Machine Learning Pipelines with Human Validations

By Yochay Ettun

Announcing new framework for building, deploying and automating machine learning pipelines: human validation

End-to-end machine learning and pipeline automation is a popular topic these days in the data science and engineering community. Companies are deploying more models to production, and they are re-fitting, re-training and re-calibrating their models continuously to keep their models running at peak performance.

It is remarkable to see a fully automated end-to-end pipeline in action. Watching it fetch the latest data, run through preprocessing and feature engineering, select the best model and finally update a production endpoint — all also can be triggered automatically due to model decay while in production. Advanced ML automation at scale is a major evolutionary step that will radically change the AI industry.

One of the problems with automating models deployment and retraining is that we think of models as software, which is not. Machine learning adds uncertainty to your software stack. It doesn’t matter how accurate your model is, or how confident you are in it — a slight change in data can introduce bias or impact model decisions, ultimately affecting your users, their experience and business outcome. It’s important for corporations to maintain the highest level of governance for their AI applications and perform responsible AI and ML automation to keep the models in check. That is why cnvrg.io is releasing new features to ensure end-to-end governance throughout the ML lifecycle.

Responsible AI and ML automation with Human Validations

We have developed a new framework for building, deploying and automating machine learning pipelines: human validation. A framework that enables high level automation (or complete automation) with the option to involve a human to approve production deployment – maintaining a fast and responsible ML deployment.
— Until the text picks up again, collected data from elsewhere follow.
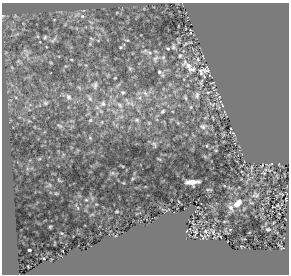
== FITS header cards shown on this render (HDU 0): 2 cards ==
NAXIS1  =                  287
NAXIS2  =                  272

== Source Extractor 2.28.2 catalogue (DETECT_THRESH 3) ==
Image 287 x 272 px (HDU 0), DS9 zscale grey, 1 PNG px = 1 image px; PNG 291 x 276 px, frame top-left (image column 1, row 272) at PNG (2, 3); no overlay
Background -0.00103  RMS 4.7e-04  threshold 0.0014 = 3 sigma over >= 5 px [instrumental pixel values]
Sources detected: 58; all 58 listed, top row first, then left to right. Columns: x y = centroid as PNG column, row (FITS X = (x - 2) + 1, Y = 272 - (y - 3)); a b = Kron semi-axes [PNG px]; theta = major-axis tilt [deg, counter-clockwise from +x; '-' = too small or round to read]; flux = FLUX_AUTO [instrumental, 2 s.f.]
Just like merging a PR in git might trigger a CD pipeline, the above framework will allow you to view a model and its report (data, algorithms, hyperparameter and metrics) before deploying it to the production environment. cnvrg.io comes packaged with 100% reproducible data science, ML pipeline automation and model deployment enabling a complete CICD ML pipeline with human validation.

How does it work?

Here’s a real life example of how this feature can be used with cnvrg.io. Assume we have the following pipeline set: A recommendation engine built by ingesting data from S3 and BigQuery, running preprocessing using Spark on Kubernetes, followed by model training using TensorFlow and XGBoost over GPU and CPU clusters. Finally, cnvrg.io will pick the top performing model and a Kubernetes endpoint is rolled over to the champion model. This pipeline runs on a programmable recurring basis – in this case once a week. It is 100% automated wherein each week it fetches the latest data, re-trains and re-deploys the model.

We will add a mechanism ensuring that every time a new model is ready for deployment, it needs to be explicitly approved by the relevant data scientist or product manager. In this example, we are deploying a recommendation engine. Our recommendation engine is used by millions of users, and we want to be confident that any production update is being carefully critiqued before release.

With cnvrg.io’s human validation – we can update the “deployment” task and add a condition that it will initiate deployment, only after a human reviews it and grants approval:

This flow can also be modified using a YAML config file by adding the following condition to a task:
objective: human_validation

target: username,username2

Then, each time the pipeline runs and reaches the deployment component, it will email the designated decision makers “username, username2” alerting them that the task is waiting for their approval. They can then inspect the model and either approve the deployment or prohibit the flow from advancing.